E dunque, in questa vigilia elettorale da una parte i conservatori moderati si adoperano, con ogni mezzo e al più presto, a concludere l’esperienza della presidenza Ahmadinejad, che con il suo populismo di stampo neorivoluzionario, e una politica intransigente e radicale non è riuscito a garantire lo sviluppo economico che aveva promesso in campagna elettorale. Dall’altra parte chi può dialoga e ascolta “navigando”. Naturalmente i weblog religiosi ufficiali e non ufficiali come quelli laici sono assai diversificati.
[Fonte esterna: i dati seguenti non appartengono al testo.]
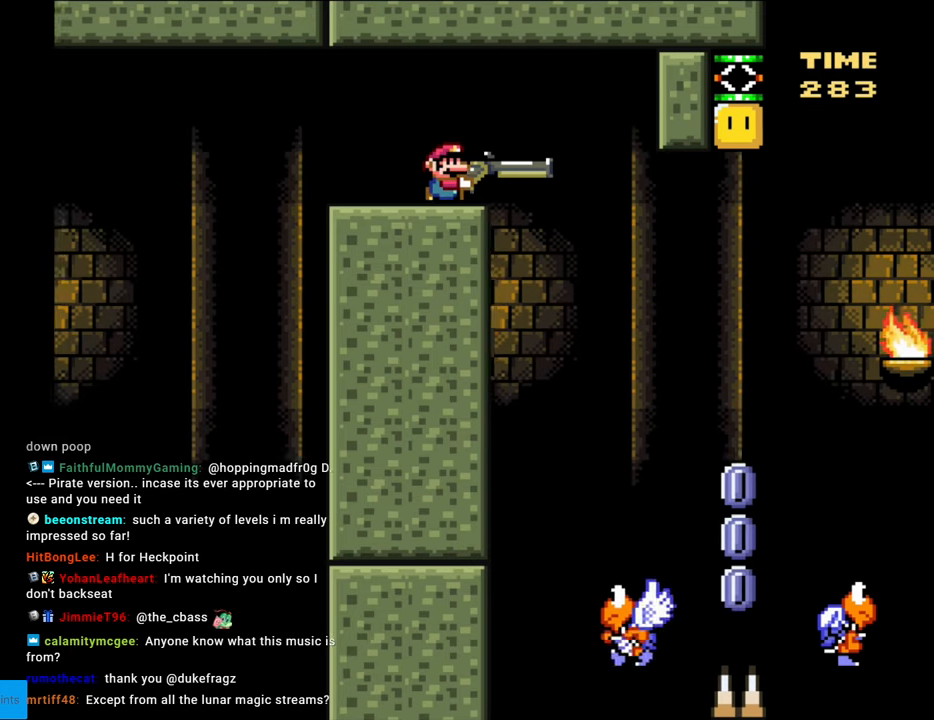
{"buttons": ["B", "Y"], "events": [[17, "B", "down"], [317, "DPAD_LEFT", "down"], [317, "DPAD_RIGHT", "up"], [500, "DPAD_LEFT", "up"]]}
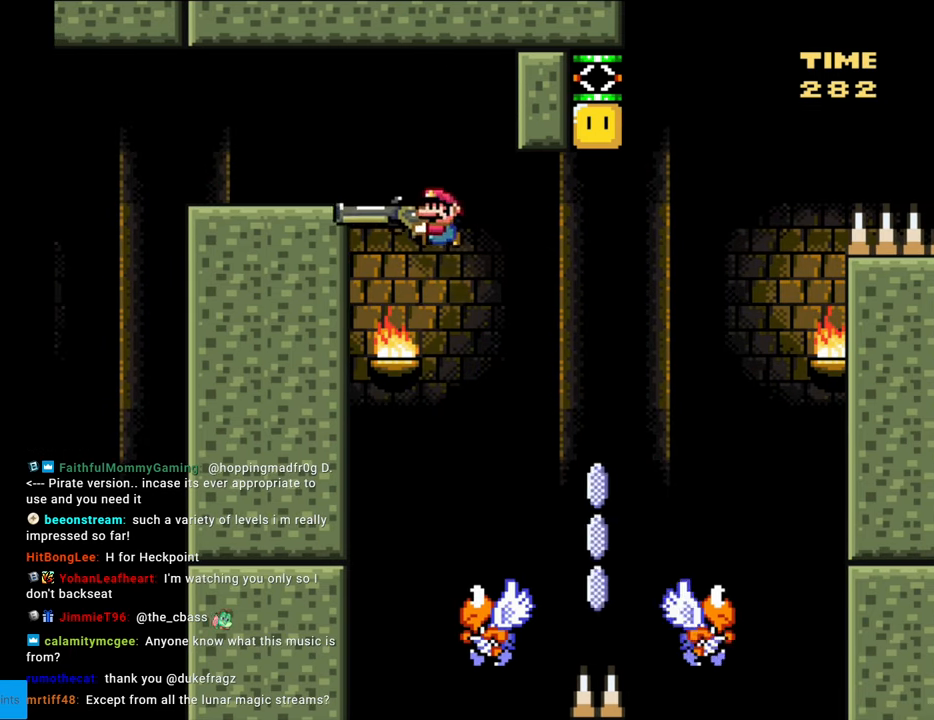
{"buttons": ["B", "Y", "DPAD_RIGHT"], "events": [[33, "DPAD_RIGHT", "down"], [167, "DPAD_RIGHT", "up"], [383, "DPAD_RIGHT", "down"]]}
Essi in qualche modo rappresentano tutte le tendenze religiose, dalle riformiste alle fondamentaliste; coloro che vi si connettono e vi scrivono quotidianamente sviluppano sempre più lo spirito critico, oppure raccontano semplicemente la loro vita, le loro preoccupazioni e le loro gioie. Lo stimolo a raccontarsi interagendo rientra nella tradizione sciita. Come scriveva Alessandro Bausani: « Da una parte esiste un certo complesso di inferiorità, con le ben note conseguenze psicologiche verso l’Occidente che è riuscito, esso, a realizzare certi progressi che “sarebbe spettato all’Islam realizzare”, dall’altra parte la tendenza ad idoleggiare il passato, l’epoca di Muhammad e dei martiri, contrapponendola al corrotto presente ». 
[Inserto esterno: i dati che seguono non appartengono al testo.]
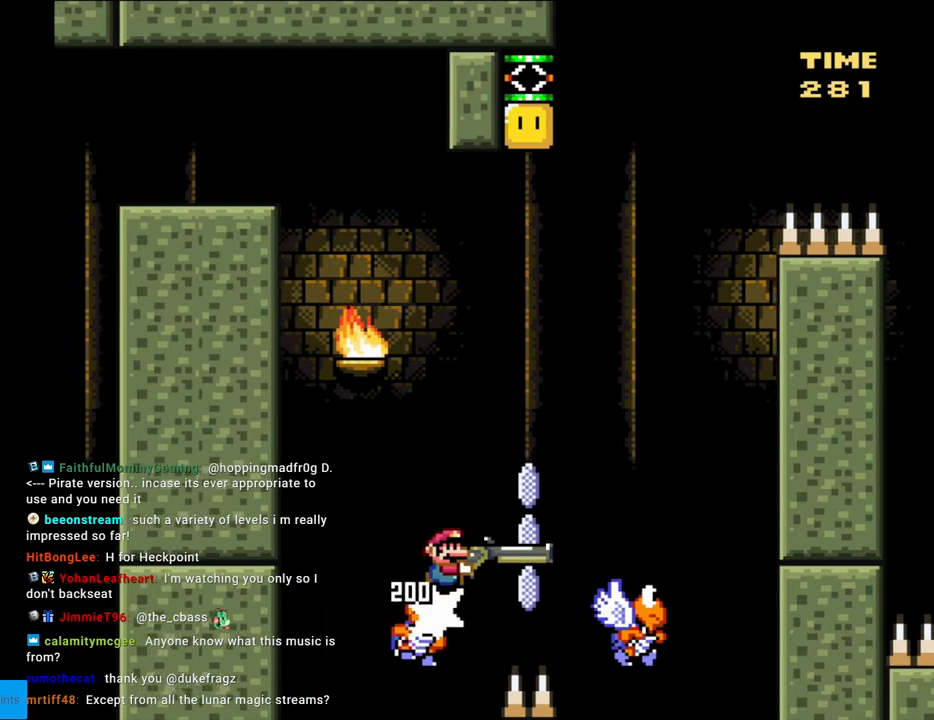
{"buttons": ["B", "Y", "DPAD_UP"], "events": [[33, "DPAD_RIGHT", "up"], [50, "DPAD_UP", "down"], [133, "Y", "up"], [267, "Y", "down"]]}
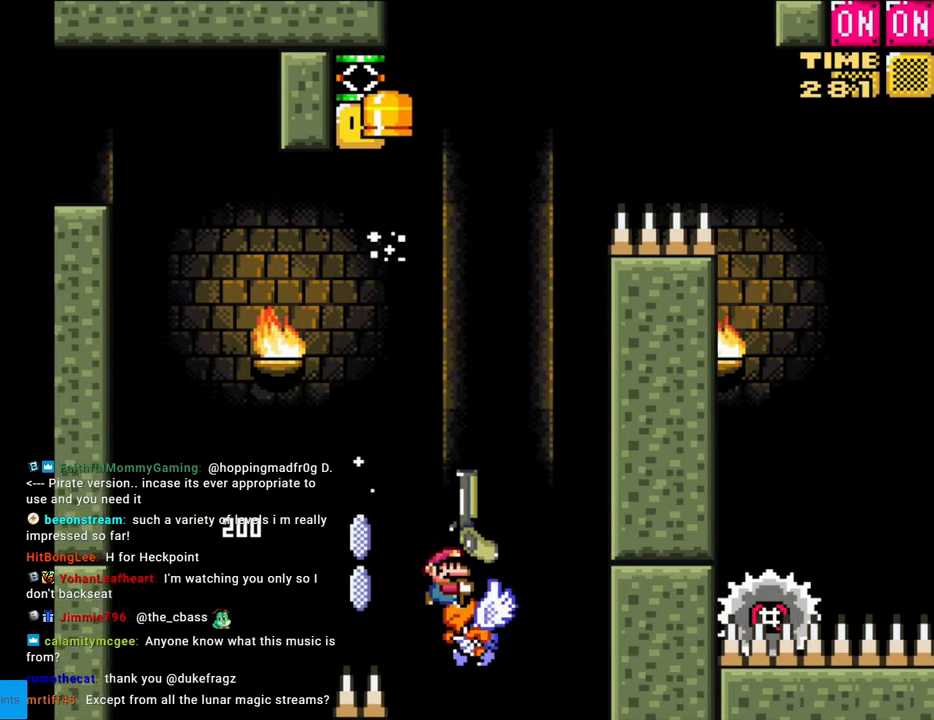
{"buttons": ["B", "Y", "DPAD_LEFT"], "events": [[100, "DPAD_UP", "up"], [150, "DPAD_UP", "down"], [167, "DPAD_LEFT", "down"], [167, "DPAD_UP", "up"], [283, "DPAD_LEFT", "up"], [450, "DPAD_LEFT", "down"]]}
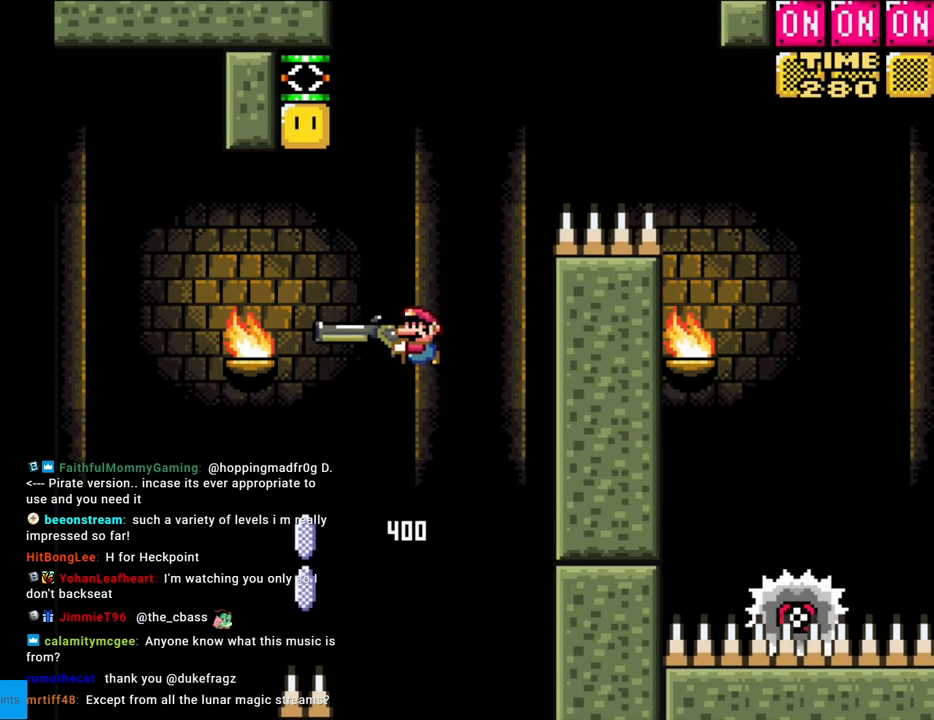
{"buttons": ["B", "Y"], "events": [[117, "DPAD_LEFT", "up"], [333, "DPAD_RIGHT", "down"], [450, "DPAD_RIGHT", "up"]]}
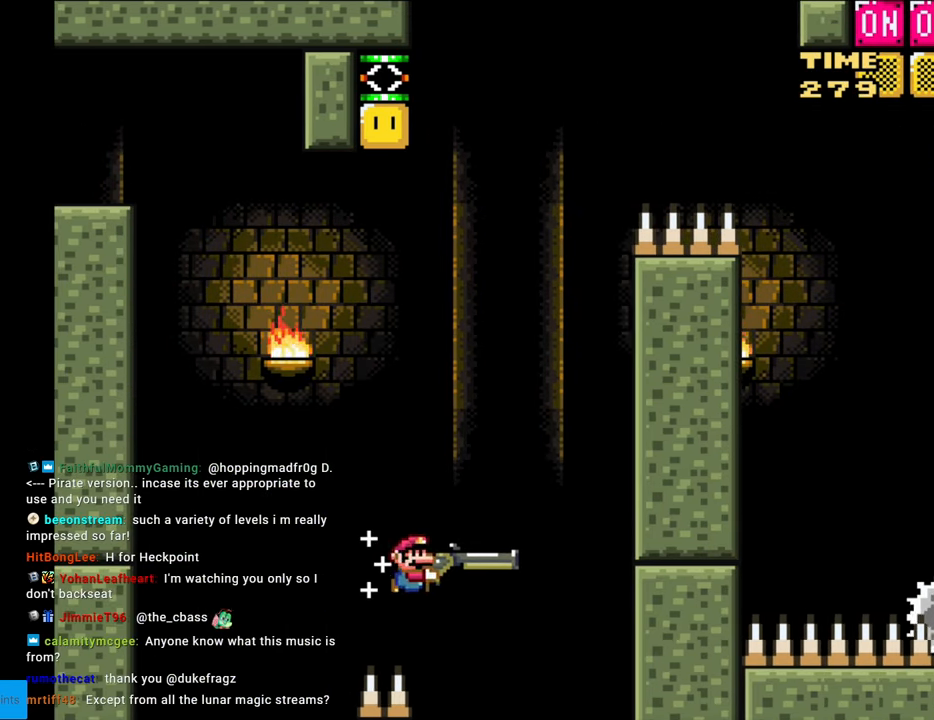
{"buttons": ["B", "Y"], "events": []}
Certo è che mai in passato vi è stata una tale pluralità di opzioni e di interpretazioni che inquieta i religiosi ortodossi.  Beninteso, non soltanto i vecchi ayatollah. Perché l’Iran, all’alba del Terzo millennio, ha 70 milioni di abitanti dei quali il 70 per cento ha meno di 30 anni. Due iraniani su tre sono giovani, ed essi rappresentano una società nella società che è entrata in una fase di acuto cambiamento, dagli esiti imprevedibili. Le elezioni del 14 marzo ne offriranno un saggio. Infatti,  la Guida Suprema, l’ayatollah Ali Khamenei ha già messo le mani avanti:  “ E’ in atto una fase di valutazione per capire la reale volontà degli iraniani”. Come dire che le fondamenta del potere teocratico non si toccano qualsiasi sia il risultato elettorale.



 

--------------------------------------------------------------------------------
[1]In attesa della fine dei tempi e del ritorno dell’«Imam nascosto», che verrà a ristabilire un regno di giustizia sulla terra, a chi spetta il compito di guidare la comunità dei credenti? Per l’ayatollah Khomeini, tale ruolo spetta ai mullah (teologi) e al faghi, il saggio, vicario dell’«Imam nascosto» e delegato della sovranità divina. Questa dottrina del «governo del saggio» (velayat faghi), che accorda ai mullah enormi poteri, e che orienta il potere iraniano, è stata contestata in passato — e lo è tuttora — da altri ayatollah.